E não, eles não se importavam com o rótulo, diferentemente de muitas bandas da época. “Éramos emos, com certeza. Os três com uma ‘franjona’ na cara, usando lápis de olho, calça skinny, Vans, blusa preta. A gente falava nas entrelinhas, mas tava na cara”, brinca.
No fim, a banda durou pouco – cerca de dois anos –, mas gerou frutos que perduram até hoje: juntos, os músicos que fizeram a Panda há mais de uma década criaram o Projeto Rivera, banda que une rock alternativo e Música Popular Brasileira.
“Demorou um tempo pra gente montar a Rivera, mas a gente sentiu falta. Tínhamos acostumado a estar juntos, tocar juntos. Hoje, continuamos no Projeto, mesmo distantes geograficamente. Cada um tem seu trabalho individual, mas seguimos. Temos mais de 15 músicas para lançar em breve”.
Outros caminhos possíveis
Nem todos que fizeram história no emo cearense continuam atuando na música. Os integrantes da banda Olhos de Sofia, citada por diversos produtores, músicos e frequentadores de eventos da época como o maior expoente do emocore no Ceará, preferiram seguir por outros caminhos.
Ex-guitarrista e um dos fundadores da banda, o diretor de Cinema e Audiovisual Anio Tales Carin conta que o grupo surgiu em um festival de colégio e “foi criando identidade com o tempo”. “O que entendíamos como diferencial naquela época era trazer um som americano e conseguir traduzir aquela energia para letras autorais e em português”, comenta.

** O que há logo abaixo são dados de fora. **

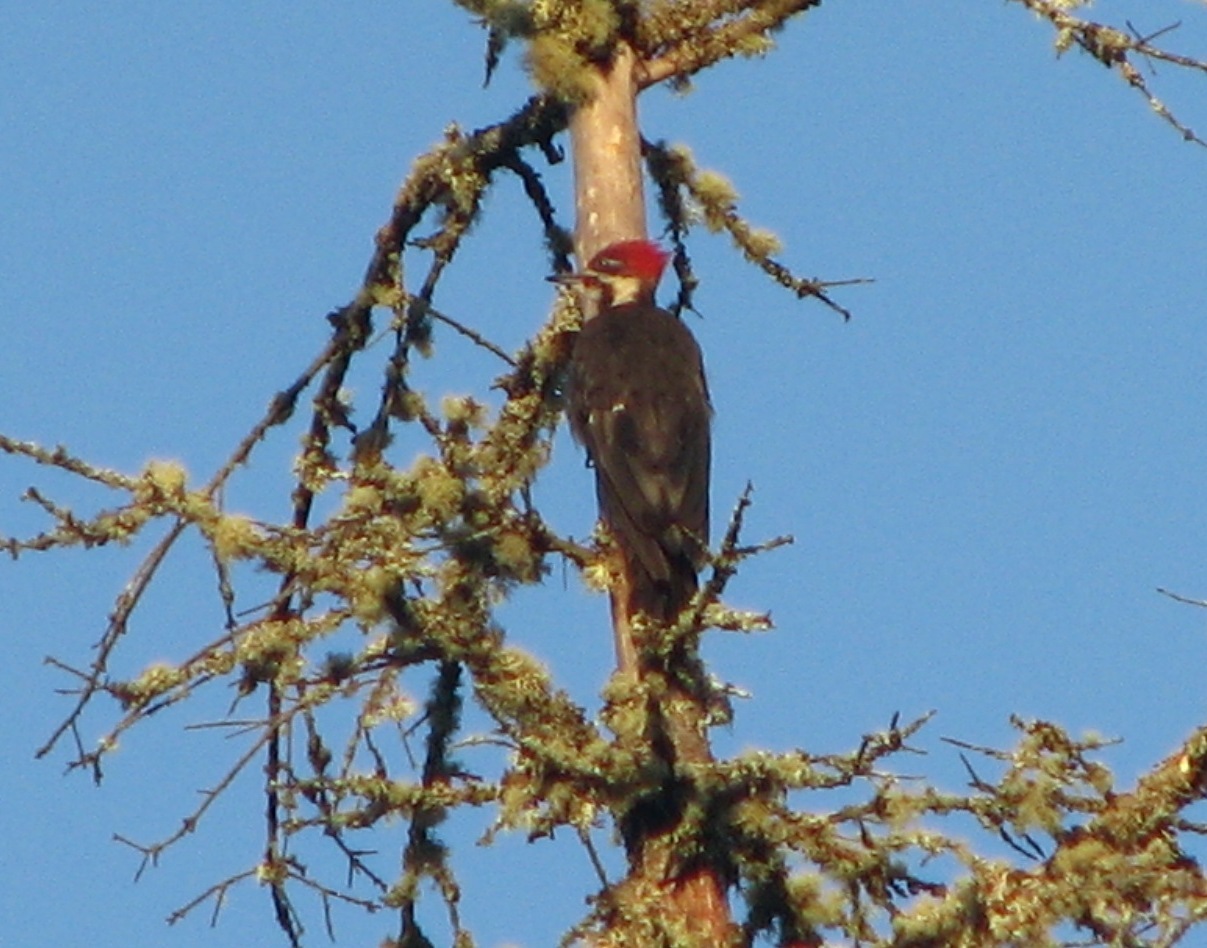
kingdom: Animalia
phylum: Chordata
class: Aves
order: Piciformes
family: Picidae
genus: Dryocopus
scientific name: Dryocopus pileatus
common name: Pileated woodpecker
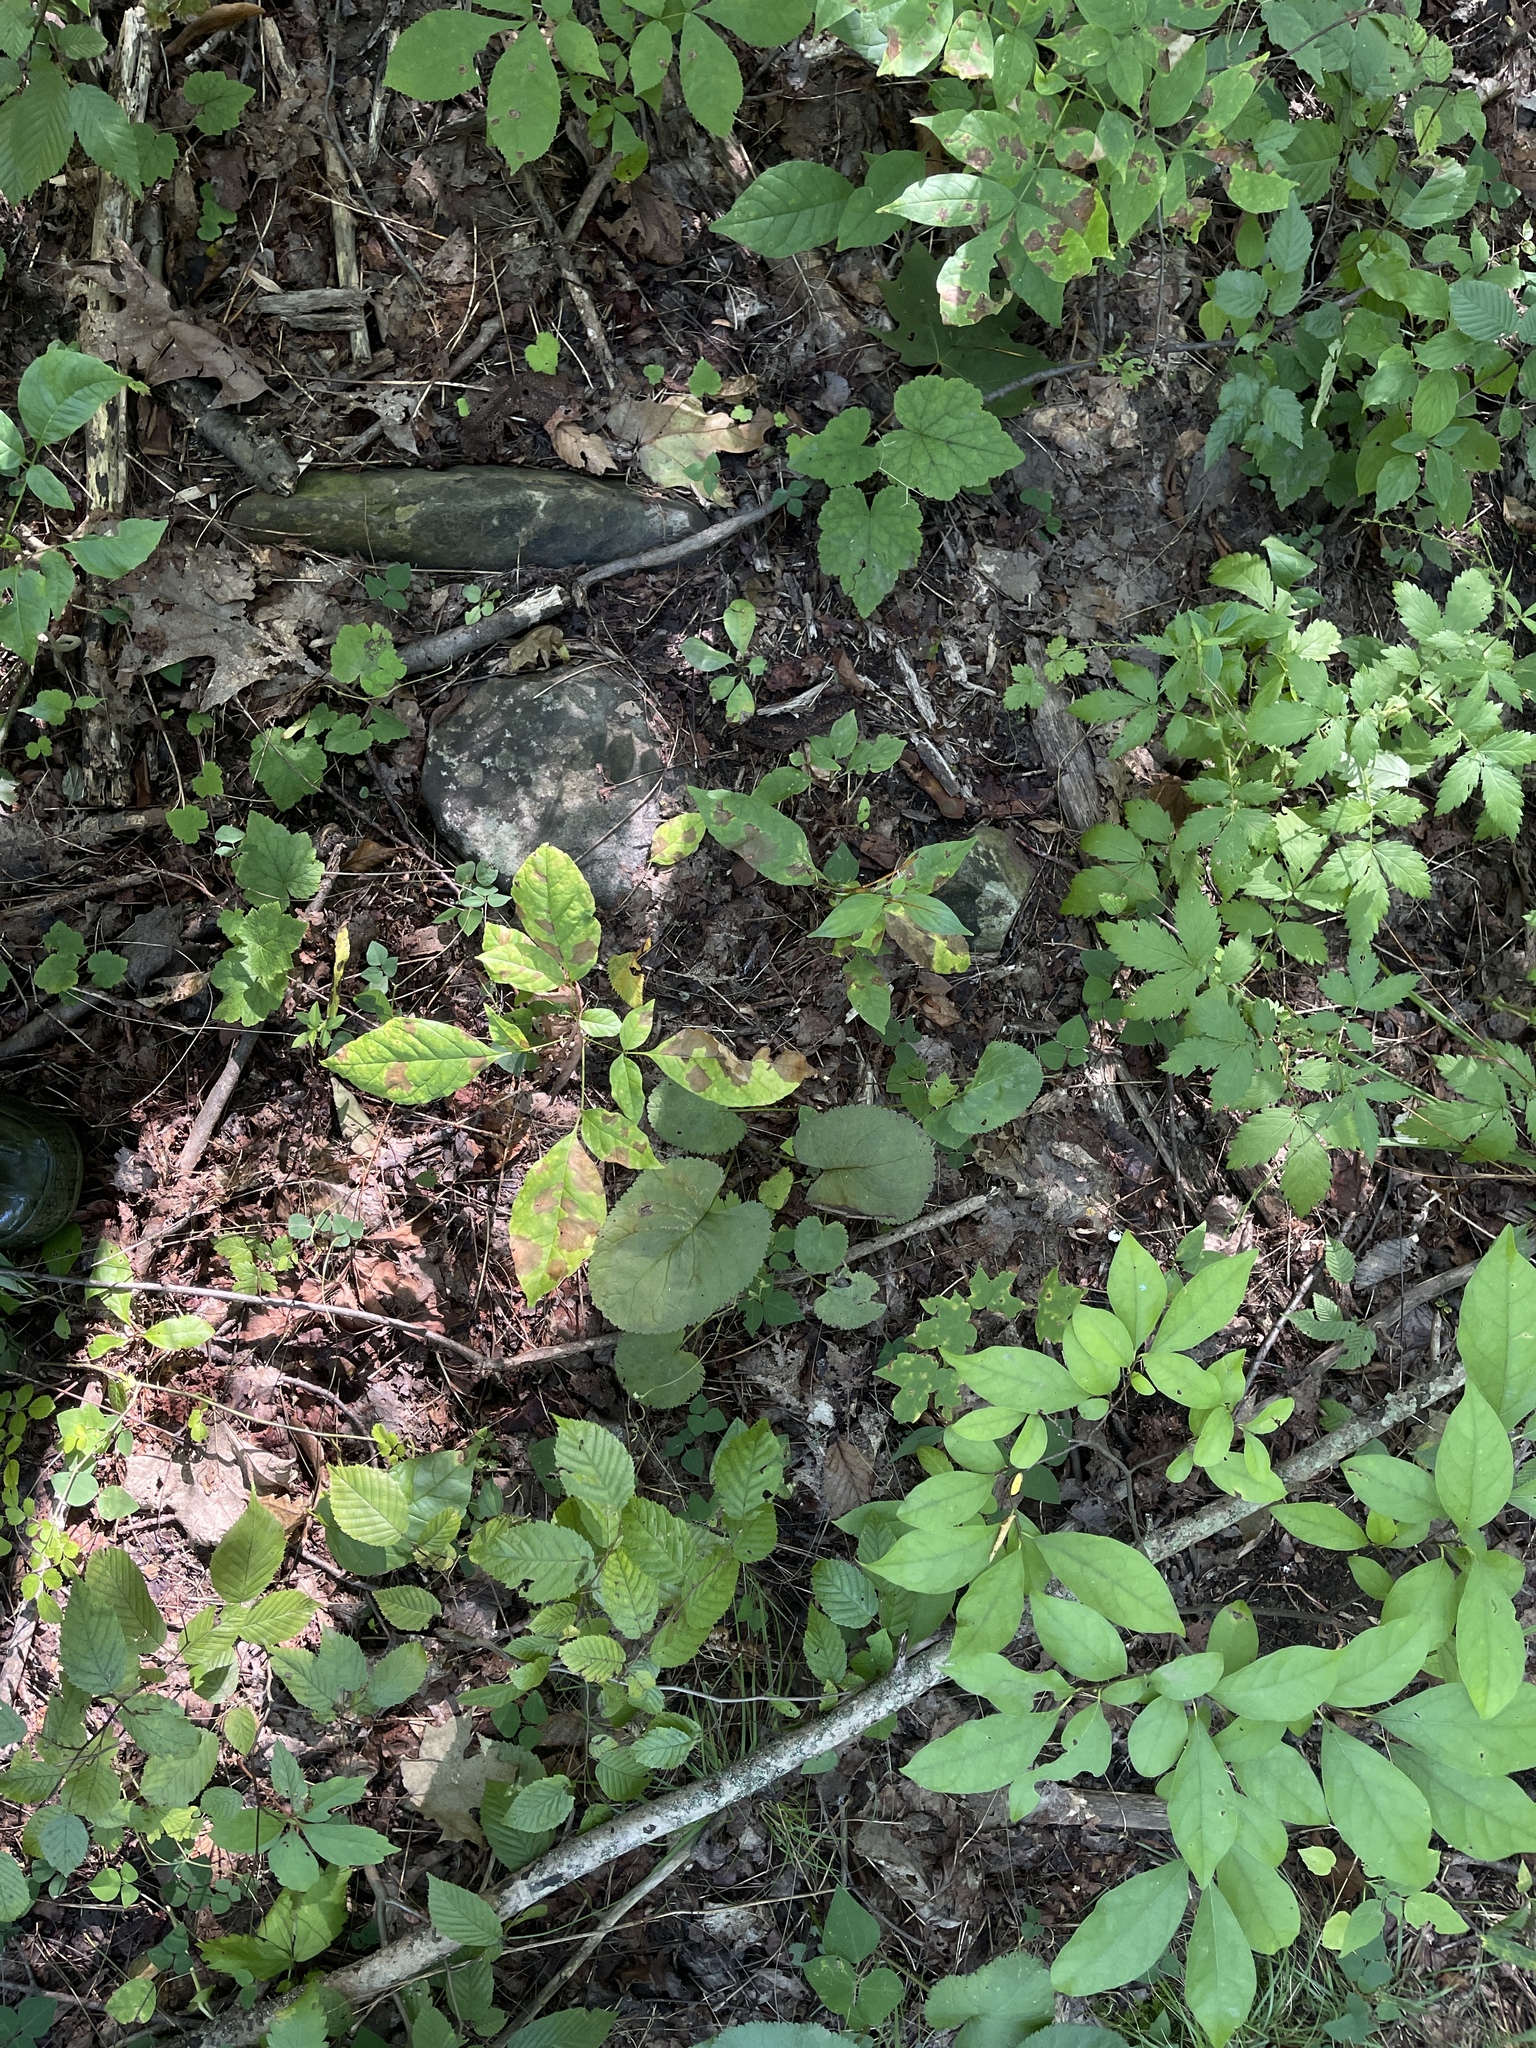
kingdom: Plantae
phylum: Tracheophyta
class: Magnoliopsida
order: Saxifragales
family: Saxifragaceae
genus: Tiarella
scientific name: Tiarella stolonifera
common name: Stoloniferous foamflower
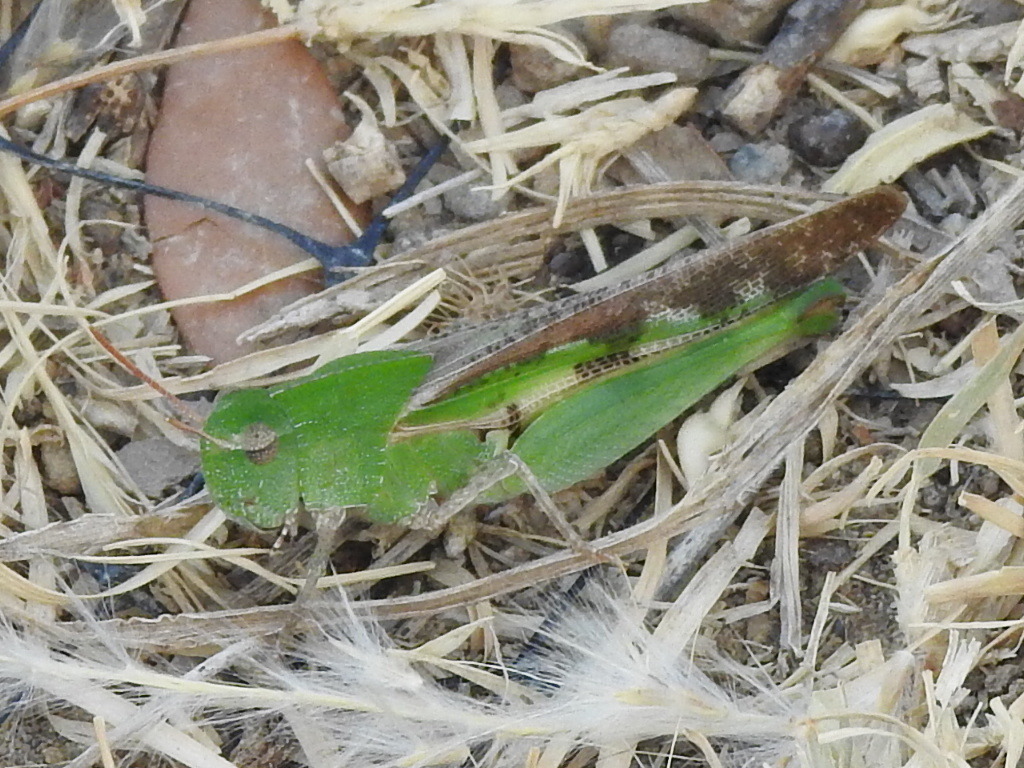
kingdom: Animalia
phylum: Arthropoda
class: Insecta
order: Orthoptera
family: Acrididae
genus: Chortophaga
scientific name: Chortophaga viridifasciata
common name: Green-striped grasshopper
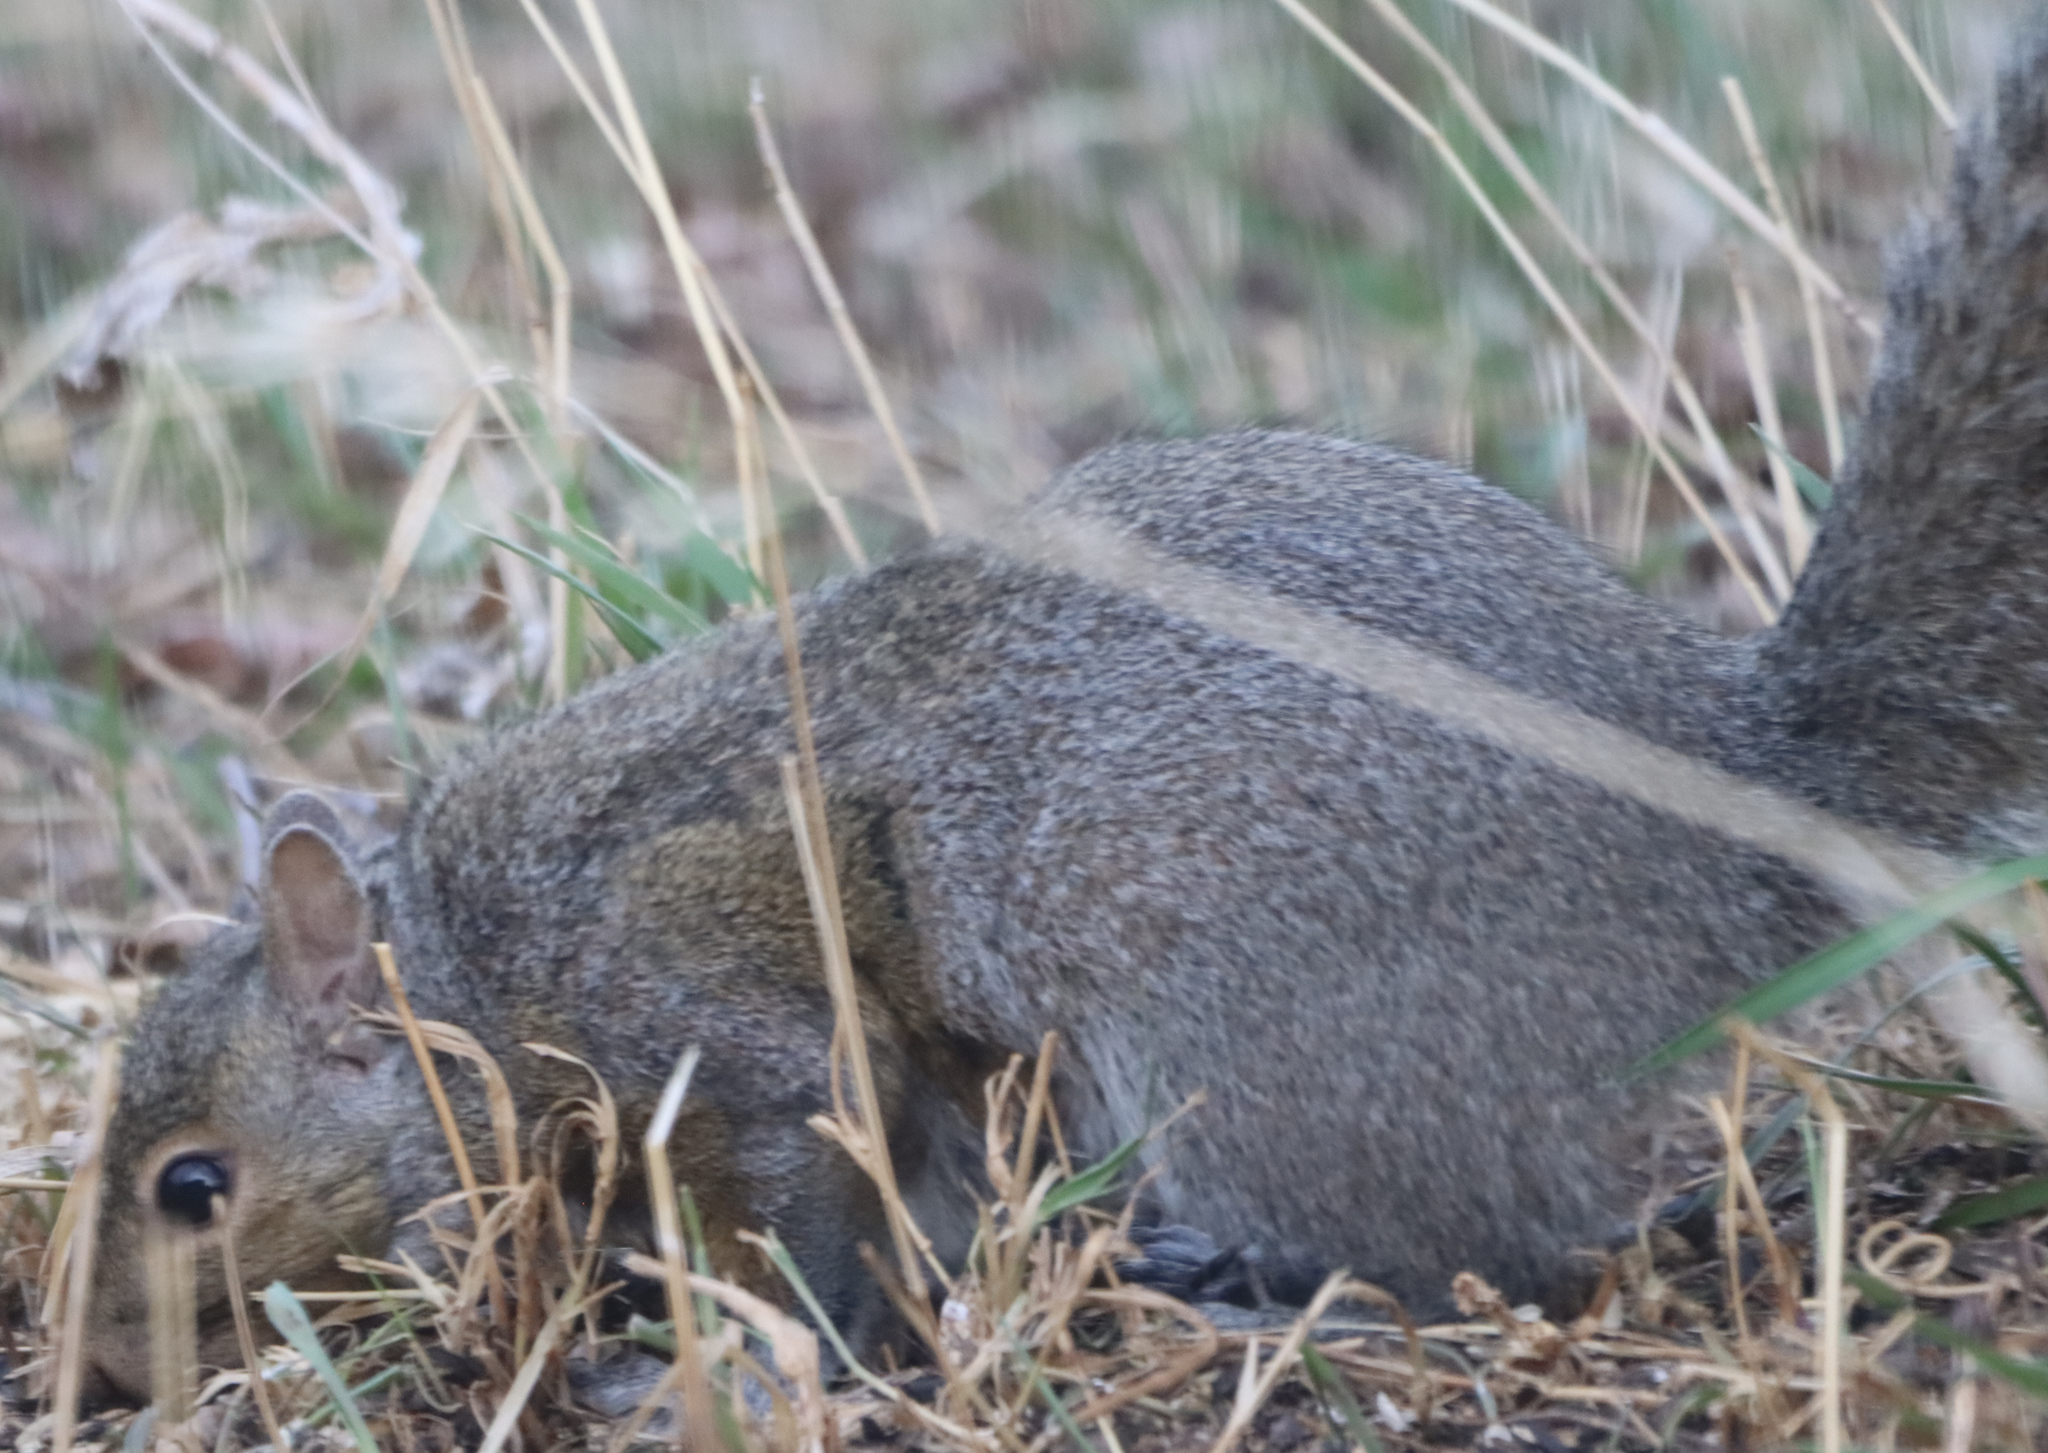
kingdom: Animalia
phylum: Chordata
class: Mammalia
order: Rodentia
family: Sciuridae
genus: Sciurus
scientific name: Sciurus carolinensis
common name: Eastern gray squirrel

Inspirados por bandas de post-hardcore e metalcore, os integrantes da Olhos de Sofia exploravam sentimentos como raiva e melancolia em suas músicas – e a intensidade do som os levou a grandes eventos do Estado, como Ceará Music e Ponto.CE, onde dividiram o palco com bandas de alcance internacional, como a banda de punk rock Bad Religion.
“No entanto, um espaço em Fortaleza que tinha um significado especial para nós era o Hey Ho Rock Bar e os arredores do Dragão do Mar”, ressalta Anio. “Tenho saudades do rock como um todo, das casas de shows, das pessoas vivendo a cidade através disso. Atualmente, sinto que o gênero se retraiu tanto que é raro ver uma banda de rock autoral surgindo”, completa.
A banda durou cerca de cinco anos: começou quando os músicos tinham 15 e terminou quando chegavam aos 20, quando a preocupação com a faculdade e a futura carreira profissional de cada foi ocupando mais espaço no dia a dia do grupo. Um retrato fiel do que ocorreu com muitos que escutavam e faziam música emo na época.
“Acredito que o fim aconteceu naturalmente, em um momento em que a cena já estava enfraquecendo”, conta Anio, que não vê o retorno do emocore com tanto otimismo. “A nostalgia é um sentimento muito bom, nos faz lembrar do passado. No entanto, acredito que quando chegar a hora do rock ressurgir, será em um estilo mais enraizado em sua origem, e não acredito que essa responsabilidade recaia sobre o Brasil”.